Calories now appear on menus in large restaurant chains
Diners in England will see calories on menus when they eat out from today.
Restaurants, cafes and takeaways with more than 250 staff must print how many calories are in meals on their menus, websites, and on delivery platforms.
The new rule is part of government plans to tackle obesity by helping people to make healthier choices.
Some restaurants fear it will increase their costs, while an eating disorder charity says it could contribute to harmful thoughts and behaviours.
Under the new rules, large food and drink businesses in England with 250 or more employees must display the calorie information of non-prepacked food and soft drinks.
Some High Street chains already publish information about the calorie content of their food on their menus, such as Wetherspoons pubs and The Real Greek restaurants. McDonald's has been doing it for more than a decade.
Mark Selby, co-founder of Mexican-style street food restaurant Wahaca, told the BBC the chain was "completely up for being clear and transparent" to customers on food and drink information.
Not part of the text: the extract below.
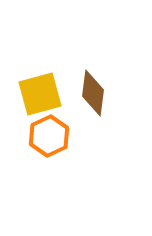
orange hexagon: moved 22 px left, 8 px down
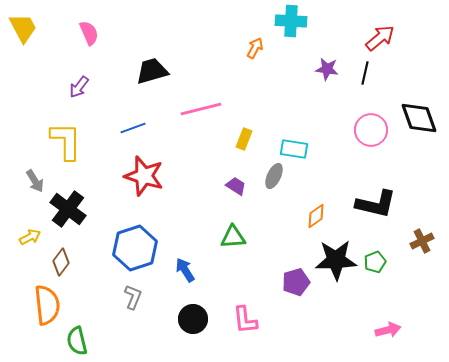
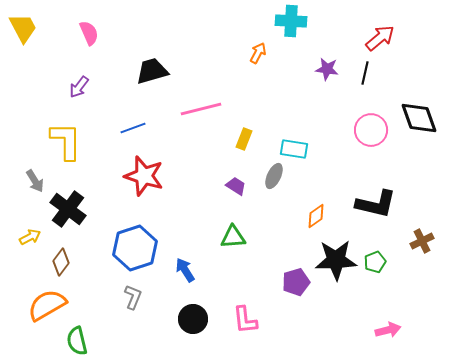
orange arrow: moved 3 px right, 5 px down
orange semicircle: rotated 114 degrees counterclockwise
But he said the focus on counting calories was a problem.
"It tells part of the story but I think it slightly misses out some quite important fundamentals around food - be it nutrition, fibre, all those things - which potentially we feel might be more relevant or certainly need to be considered," he said.
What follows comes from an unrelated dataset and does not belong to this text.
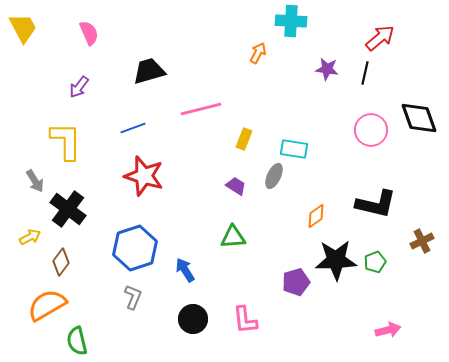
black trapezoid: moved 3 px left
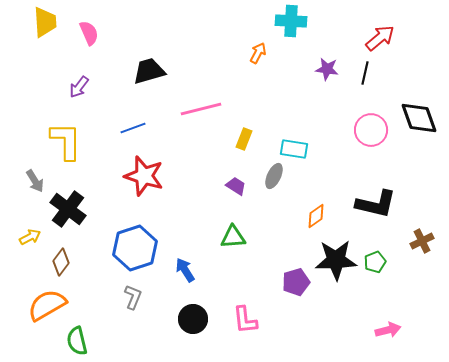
yellow trapezoid: moved 22 px right, 6 px up; rotated 24 degrees clockwise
Mr Selby said he believed people visited Wahaca as "a treat" and wouldn't look at the menu from a calorie point of view.
He also said creating a system to ensure chefs were accurately using the right amounts of the 250 ingredients they use across the restaurants every day had "obviously had an impact" on the business and increased costs.
The company said it used the change to also add the carbon footprint of meals to measure the climate impact of each dish.
Masterchef winner Sven-Hanson Britt tweeted the change was a "terrible thing to happen to the hospitality industry". He warned the regulation "could end creativity, spontaneity and lead to boring tick-box cooking".
"Kids will grow up in restaurants, hotels and cafes only looking at that little number below a dish. Choices will be made based on a number alone. The love of flavour, ingredients, history, cooking craft or nutrition will be lost and masked by a newly perceived focus," he said.
Kate Nicholls, boss of the industry group UK Hospitality, said the new rules came at the "worst possible time for thousands of businesses struggling to survive".
"We've long called for a delay to the implementation of calorie labelling, and we'd like to see a grace period post-April to allow businesses breathing space in which to implement the new rules without the risk of unnecessary enforcement action from day one," she said.
"It's completely unfair to expect businesses devastated by Covid to all of a sudden introduce complicated and costly new labelling when they've much more pressing matters to attend to - recouping their losses of the past 24-months for a start."
What do diners say?
For Charlotte Roberts, from Macclesfield, the change won't make any difference to her food choices.
"I come to the restaurant because I go there knowing what I want to eat," the 19-year-old said. "I go there knowing that it's going to be a big meal. I just eat what I want to eat."
James Howlett, from London, said the change wouldn't affect his menu choices. The 18-year-old said: "I didn't notice that they didn't have it down anyway.
"It's whatever I feel like on the day. If I want a pizza I'll take a pizza, if I want a burger I'll take a burger."
However, Patrick Callaghan, 57, from Monmouth, said the move would make a difference to which dish he picked.
"I think people care what they eat and particularly after the lockdown, people are conscious of being more active and taking an interest in the calories that they take into the body," he told the BBC.
Kate Callaghan, 56, agreed, adding people should "accept our own responsibility for what we eat".
Making calories on menus mandatory can contribute to harmful eating disorder thoughts and behaviours worsening, according to Beat, the UK's eating disorder charity.
Tom Quinn, the charity's director of external affairs, said there was evidence that calorie information causes anxiety and distress for people affected by eating disorders.
"It can increase a fixation on restricting calories for those with anorexia or bulimia, or increase feelings of guilt for those with binge eating disorder," he said.
"There is also very limited evidence that the legislation will lead to changed eating habits among the general population."
Beat told the BBC 1.25 million people in the UK have an eating disorder and said it had "continually asked" the government to consider the impact on people affected by eating disorders and to consult "eating disorder clinicians and experts by experience at every stage of the process".
The Department of Health and Social Care said obesity was one of the biggest health issues the country faced and that food labelling played an important role in helping people make healthier choices.
A spokeswoman added people were used to seeing nutritional information on products sold in supermarkets.
The government said its policy has been informed by research and it had consulted "extensively" with mental health charities and experts.